> **Aim of the task**:
In the records below, which lines include "ground"? Copy them.

** Opening Records to use block **

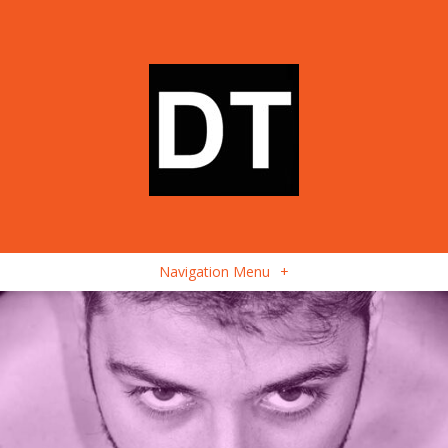
Navigation Menu
+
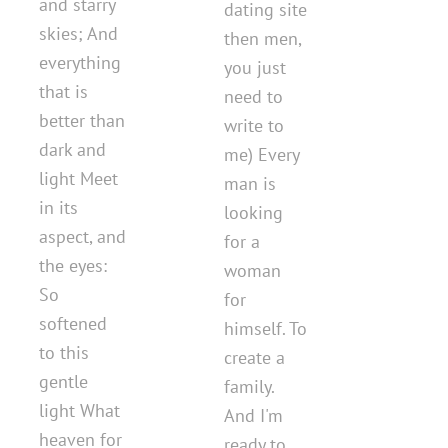
and starry
dating site
skies; And
then men,
everything
you just
that is
need to
better than
write to
dark and
me) Every
light Meet
man is
in its
looking
aspect, and
for a
the eyes:
woman
So
for
softened
himself. To
to this
create a
gentle
family.
light What
And I'm
heaven for
ready to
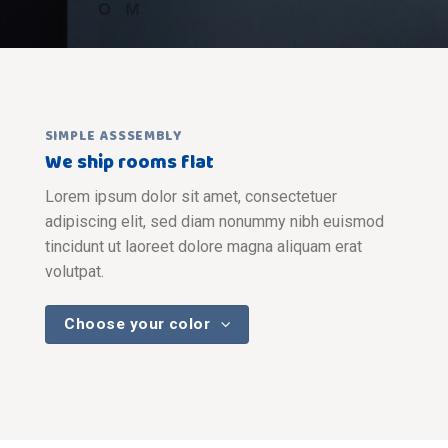
SIMPLE ASSSEMBLY
We ship rooms flat
Lorem ipsum dolor sit amet, consectetuer
adipiscing elit, sed diam nonummy nibh euismod
tincidunt ut laoreet dolore magna aliquam erat
volutpat.
Choose your color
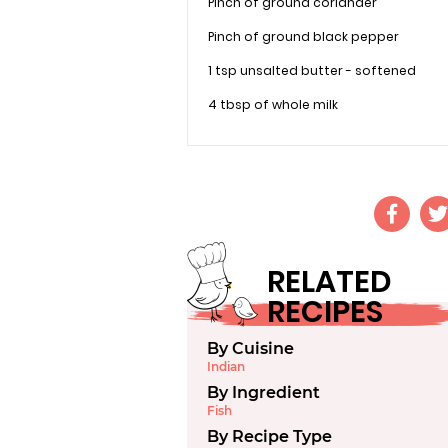
Pinch of ground coriander
Pinch of ground black pepper
1 tsp unsalted butter - softened
4 tbsp of whole milk
RELATED
RECIPES
By Cuisine
Indian
By Ingredient
Fish
By Recipe Type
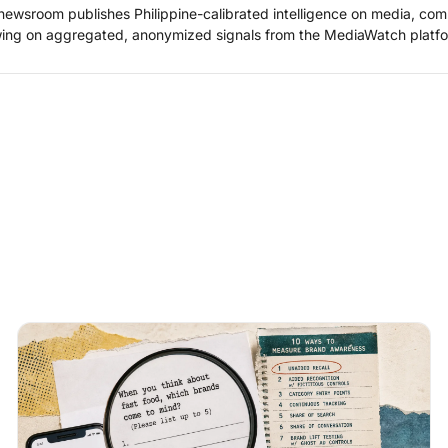
ewsroom publishes Philippine-calibrated intelligence on media, co
ing on aggregated, anonymized signals from the MediaWatch platfo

** Closing Records to use block **

> **Answer space**:
Pinch of ground coriander
Pinch of ground black pepper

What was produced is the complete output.